Gil grinned. He had not yet had time for a private conversation with either Maistre Pierre or his mother. By the time he had extracted himself from the University she and Alys had already returned to Rottenrow, and when he and the mason arrived at the house in mid-afternoon she had come down in her everyday clothes to greet them, closely followed by his uncle. The compliments Alys referred to had gone in all directions, even Canon Cunningham making stately puns which not everyone noticed.

‘So we can be married soon,’ he said again.

They sat close in silence for a while. Gil found his mind ranging back over the day again, and further back, to the feast and all its consequences. Some of those young men at the University would be worth keeping an eye on. Ninian Boyd was probably destined to be a small laird and a good master, but the Douglas boy was promising, and Lowrie Livingstone was a very interesting character. Was I like that at seventeen? he wondered. Did our teachers look at Nick and me with that resigned expression? He thought of the Dean, glowering at Alys across the room, and then of Maister Forsyth, who had intercepted him just before he left the college.

‘That was a very impressive discourse just now,’ the old man had said, in the same tone in which he had commended Gil’s last disputation outside the crumbling chapel of St Thomas. ‘You made all clear to us, grounded it in the truth and showed us the inevitable conclusions without fear of an armed adversary. The outcome is grievous for all of us,’ he admitted, ‘but Justice is a harsh mistress, and you have served her well.’ He smiled at Gil’s stammering response. ‘It’s a great pleasure to a teacher, Gilbert, when a student continues so far beyond what one has taught him. And that is your bride,’ he continued, without waiting for a reply.
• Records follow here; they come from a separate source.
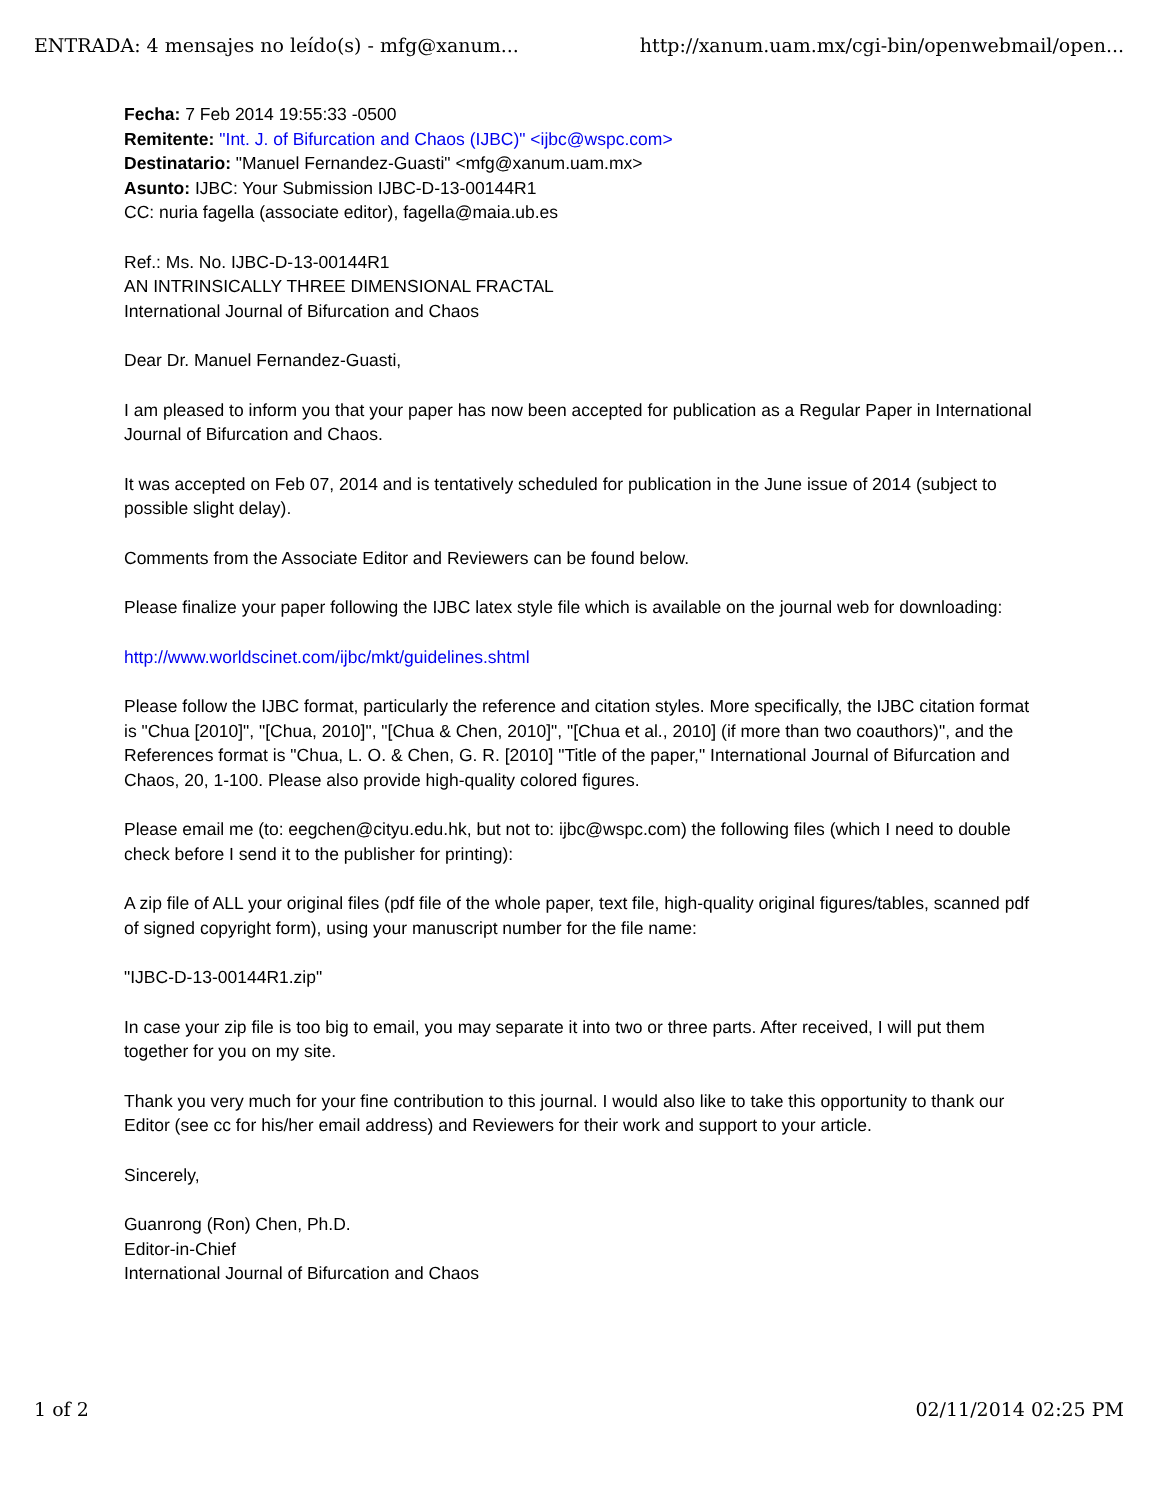ENTRADA: 4 mensajes no leído(s) - mfg@xanum... http://xanum.uam.mx/cgi-bin/openwebmail/open...
Fecha: 7 Feb 2014 19:55:33 -0500
Remitente: "Int. J. of Bifurcation and Chaos (IJBC)" <ijbc@wspc.com>
Destinatario: "Manuel Fernandez-Guasti" <mfg@xanum.uam.mx>
Asunto: IJBC: Your Submission IJBC-D-13-00144R1
CC: nuria fagella (associate editor), fagella@maia.ub.es
Ref.: Ms. No. IJBC-D-13-00144R1
AN INTRINSICALLY THREE DIMENSIONAL FRACTAL
International Journal of Bifurcation and Chaos
Dear Dr. Manuel Fernandez-Guasti,
I am pleased to inform you that your paper has now been accepted for publication as a Regular Paper in International Journal of Bifurcation and Chaos.
It was accepted on Feb 07, 2014 and is tentatively scheduled for publication in the June issue of 2014 (subject to possible slight delay).
Comments from the Associate Editor and Reviewers can be found below.
Please finalize your paper following the IJBC latex style file which is available on the journal web for downloading:
http://www.worldscinet.com/ijbc/mkt/guidelines.shtml
Please follow the IJBC format, particularly the reference and citation styles. More specifically, the IJBC citation format is "Chua [2010]", "[Chua, 2010]", "[Chua & Chen, 2010]", "[Chua et al., 2010] (if more than two coauthors)", and the References format is "Chua, L. O. & Chen, G. R. [2010] "Title of the paper," International Journal of Bifurcation and Chaos, 20, 1-100. Please also provide high-quality colored figures.
Please email me (to: eegchen@cityu.edu.hk, but not to: ijbc@wspc.com) the following files (which I need to double check before I send it to the publisher for printing):
A zip file of ALL your original files (pdf file of the whole paper, text file, high-quality original figures/tables, scanned pdf of signed copyright form), using your manuscript number for the file name:
"IJBC-D-13-00144R1.zip"
In case your zip file is too big to email, you may separate it into two or three parts. After received, I will put them together for you on my site.
Thank you very much for your fine contribution to this journal. I would also like to take this opportunity to thank our Editor (see cc for his/her email address) and Reviewers for their work and support to your article.
Sincerely,
Guanrong (Ron) Chen, Ph.D.
Editor-in-Chief
International Journal of Bifurcation and Chaos
1 of 2 02/11/2014 02:25 PM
Gil nodded, bracing himself for a gentler response to the old man’s adverse comments than the remote politeness he had used on Sunday against the Dean.
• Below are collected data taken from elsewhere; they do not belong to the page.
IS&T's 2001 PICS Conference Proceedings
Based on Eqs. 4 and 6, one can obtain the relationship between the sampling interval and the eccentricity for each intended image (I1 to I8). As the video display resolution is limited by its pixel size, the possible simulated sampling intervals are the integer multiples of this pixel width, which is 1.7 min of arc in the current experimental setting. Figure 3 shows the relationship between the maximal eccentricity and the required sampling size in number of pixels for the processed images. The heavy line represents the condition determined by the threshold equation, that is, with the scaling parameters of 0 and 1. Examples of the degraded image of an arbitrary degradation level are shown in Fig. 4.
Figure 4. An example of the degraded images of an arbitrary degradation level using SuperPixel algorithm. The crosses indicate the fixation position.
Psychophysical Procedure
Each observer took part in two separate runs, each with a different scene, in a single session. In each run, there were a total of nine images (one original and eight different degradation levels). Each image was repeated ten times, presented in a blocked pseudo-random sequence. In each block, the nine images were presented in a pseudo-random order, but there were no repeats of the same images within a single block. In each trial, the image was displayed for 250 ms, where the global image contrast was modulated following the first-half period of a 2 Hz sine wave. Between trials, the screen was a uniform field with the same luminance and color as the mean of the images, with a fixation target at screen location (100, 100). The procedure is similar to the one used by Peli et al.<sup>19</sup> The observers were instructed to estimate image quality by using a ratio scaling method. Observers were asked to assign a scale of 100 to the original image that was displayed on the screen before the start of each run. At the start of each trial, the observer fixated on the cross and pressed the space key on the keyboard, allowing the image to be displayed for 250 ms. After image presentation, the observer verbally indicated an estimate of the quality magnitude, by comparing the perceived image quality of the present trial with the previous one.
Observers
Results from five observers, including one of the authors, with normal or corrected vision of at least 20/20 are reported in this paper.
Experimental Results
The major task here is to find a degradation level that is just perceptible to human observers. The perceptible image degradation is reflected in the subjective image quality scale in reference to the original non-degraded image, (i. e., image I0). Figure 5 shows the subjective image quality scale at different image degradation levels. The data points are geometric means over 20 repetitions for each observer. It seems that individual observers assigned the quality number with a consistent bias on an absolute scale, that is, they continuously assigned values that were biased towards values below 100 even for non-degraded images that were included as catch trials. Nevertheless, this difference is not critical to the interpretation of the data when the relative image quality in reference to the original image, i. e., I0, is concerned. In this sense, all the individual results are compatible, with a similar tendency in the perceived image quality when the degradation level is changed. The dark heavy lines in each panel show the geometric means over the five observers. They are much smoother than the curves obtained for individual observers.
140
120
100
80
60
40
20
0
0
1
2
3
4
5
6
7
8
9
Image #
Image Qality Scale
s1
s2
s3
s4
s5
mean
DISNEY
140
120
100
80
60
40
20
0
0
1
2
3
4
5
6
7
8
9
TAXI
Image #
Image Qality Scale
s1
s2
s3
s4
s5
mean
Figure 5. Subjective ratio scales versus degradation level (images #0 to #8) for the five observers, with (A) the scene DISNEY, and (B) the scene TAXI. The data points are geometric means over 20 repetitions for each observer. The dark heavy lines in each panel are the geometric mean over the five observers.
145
‘A very good choice,’ said Maister Forsyth, nodding. ‘Clever, discreet and modest. A very good choice for you, Gilbert, and I wish you happy with her.’
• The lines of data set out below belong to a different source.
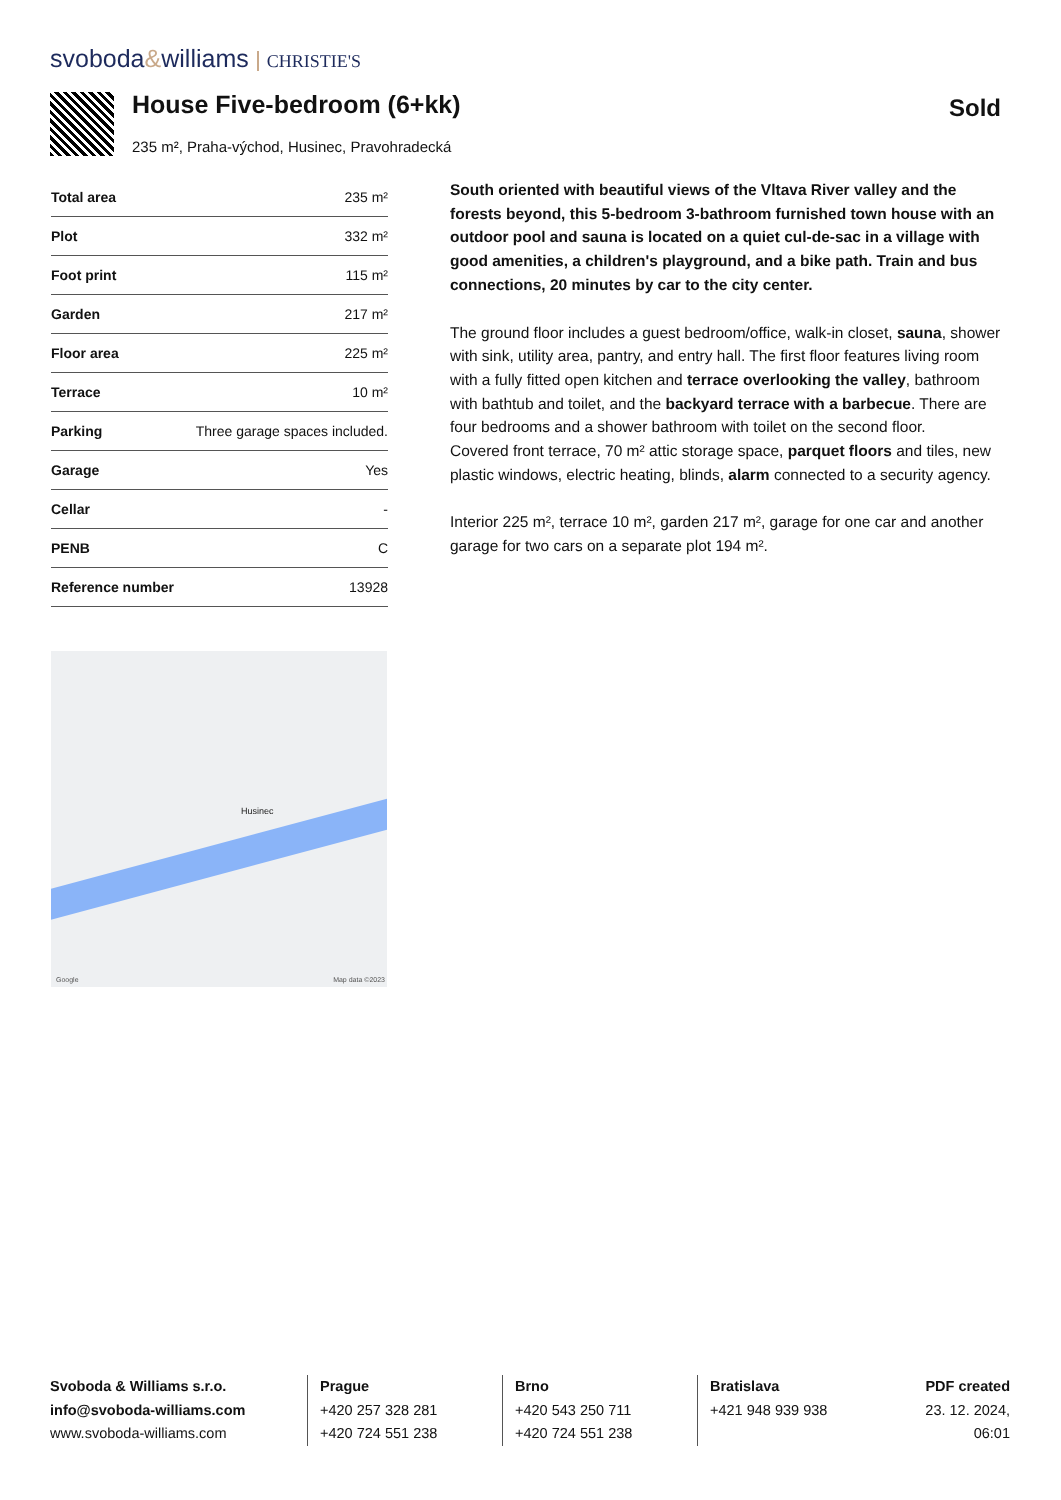svoboda&williams CHRISTIE'S
House Five-bedroom (6+kk)
235 m², Praha-východ, Husinec, Pravohradecká
Sold
| Total area | 235 m² |
| Plot | 332 m² |
| Foot print | 115 m² |
| Garden | 217 m² |
| Floor area | 225 m² |
| Terrace | 10 m² |
| Parking | Three garage spaces included. |
| Garage | Yes |
| Cellar | - |
| PENB | C |
| Reference number | 13928 |
South oriented with beautiful views of the Vltava River valley and the forests beyond, this 5-bedroom 3-bathroom furnished town house with an outdoor pool and sauna is located on a quiet cul-de-sac in a village with good amenities, a children's playground, and a bike path. Train and bus connections, 20 minutes by car to the city center.
The ground floor includes a guest bedroom/office, walk-in closet, sauna, shower with sink, utility area, pantry, and entry hall. The first floor features living room with a fully fitted open kitchen and terrace overlooking the valley, bathroom with bathtub and toilet, and the backyard terrace with a barbecue. There are four bedrooms and a shower bathroom with toilet on the second floor.
Covered front terrace, 70 m² attic storage space, parquet floors and tiles, new plastic windows, electric heating, blinds, alarm connected to a security agency.
Interior 225 m², terrace 10 m², garden 217 m², garage for one car and another garage for two cars on a separate plot 194 m².
Husinec
Google Map data ©2023
Svoboda & Williams s.r.o.
info@svoboda-williams.com
www.svoboda-williams.com
Prague
+420 257 328 281
+420 724 551 238
Brno
+420 543 250 711
+420 724 551 238
Bratislava
+421 948 939 938
PDF created
23. 12. 2024, 06:01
‘Thank you, sir,’ Gil had said ineptly, and bowed. His former teacher had acknowledged the bow and moved off, leaving Gil staring after him.

The clever, discreet and modest girl in his arms, her thoughts clearly mirroring his, turned to look up at him, putting up one hand to cup his jaw, brown eyes glowing in the last of the sunlight, and said, ‘You know, Gil, that was quite magnificent. In the Principal’s lodging, I mean,’ she expanded. ‘All those learned old men, and you telling them what happened and making all clear to them. And Lord Montgomery was so threatening, and you never flinched from him. I’m glad I was present.’

He turned his head to kiss her palm.

‘I’m glad you were present too,’ he admitted, ‘for I’d never have got so far without you. You deserved to be there.’

‘We make a good team, I think,’ she said diffidently.

‘None better.’ He kissed her palm again, then ran one finger lightly round the scooped neckline of her gown, over the fine linen of her shift, and she shivered. At their feet, the wolfhound turned his head to look at them, then ostentatiously rose and lay down again with his back to them, sighed, and laid his nose on his paws. In a small corner of his mind Gil was aware of his dog’s actions, commended the animal’s patience and admired his discretion.

‘Sweet St Giles, Alys, I must be the luckiest man in Scotland.’ She made a small enquiring noise. ‘An hendy hap ich hab yhent,’ he quoted, as he had done to his mother, and continued the verse, ‘From alle wommen my love is lent, And light on Alisoun.’

‘And mine on you,’ she said. He drew her closer, very conscious of the warmth of her flesh and the movement of her ribcage under the blue gown, and bent his head to kiss her. She put her arms round him, a little shyly, reaching under his jerkin, and leaned into his embrace.

On the ridge tiles the blackbird sang on, the golden notes dropping through the still air as the shadows lengthened in the garden and the first lights pricked in the houses round them.

Socrates sighed again, rolled on to his side and shut his eyes.